BUFFALO, N.Y. – The 33.8 million vehicles recalled by Japan’s Takata Corporation is the largest recall in automotive history. The recall is also creating mass confusion among U.S. consumers wondering if their vehicle is part of the recall or if their family is at risk of being victimized by defective air bags.
So many people were trying to log into the National Highway Traffic Safety Administration’s sister website, SaferCar.gov that the site crashed on occasion this week.
“These air bags were installed in more than 50 different vehicle models that could be driving around Buffalo,” car accident attorney Ross Cellino said. “These can pose serious safety hazards to anyone who drives or rides in these vehicles.”
Buffalo car accident attorneys say Takata’s recall was issued when it was discovered that some airbags may spray shrapnel when they inflate and the faulty safety devices have been liked to at least six deaths.
“There are several ways to find out if your car is part of this increasingly large recall and if you or a family member has been in a recent accident, it’s important to know if that vehicle was part of this recall as well,” Cellino said.
-FINDING IF YOUR VEHICLE IS LISTED IN THIS RECALL:
The recalls are posted at SaferCar.gov, in which you type in a Vehicle Identification Number and the site will tell you if your vehicle is part of this specific recall, or others. NHTSA reported receiving over 600,000 requests this week, so consumers may need to be patient.
-ODDS ARE LOW:
Although there is a real danger of being injured by exploding airbags, the odds of suffering an injury associated with this recall is low. Of the 33.8 million vehicles recalled, six people have died worldwide and another 100 have suffered injuries. That equates to a .00031% chance of getting hurt.
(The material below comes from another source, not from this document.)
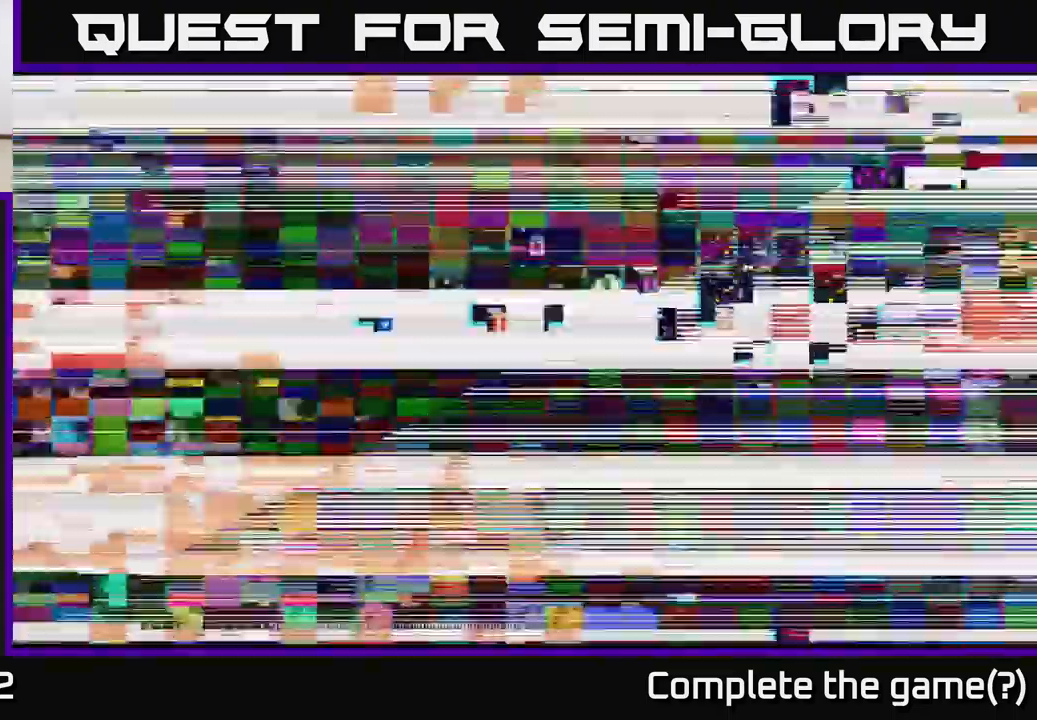
{"buttons": [], "left_stick": "center", "right_stick": "center", "events": [[333, "left_stick", "center"]]}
-WHAT MODELS ARE INCLUDED?
The Takata airbag recalls began in 2008 when Honda recalled 4,000 Accords and Civics (2001 models). The recalls have obviously expanded, now to include almost every automaker, but it has taken seven years to do so. It is unclear exactly how many models will be included in the company’s final recall, or when that may occur.
-KEEP REPAIR TIME IN MIND
One in seven vehicles are part of this massive recall. Dealerships and auto shops charged with fixing these vehicles may be overwhelmed with the number of repairs and lengthy wait times should be expected but it is important to get your vehicle fixed as soon as possible to prevent serious injuries.
-HOW DO I PAY FOR THE REPAIR?
Buffalo car accident attorneys said in most recall situations, consumers do not pay for the repairs to their vehicles.
“If your vehicle is part of this recall, it’s important to know you shouldn’t pay a dime for someone else’s mistake,” Cellino said. “Recall repairs are free at dealerships, the question now is how much will the airbag manufacturer be ordered to pay?”
There may be other financial consequences as a result of this massive safety recall. For example, vehicle value may drop and there are questions of liability in case of an accident; does responsibility fall on Takata, the automaker, or both?
The latest recall could be just the beginning of an ongoing legal drama in U.S. courts.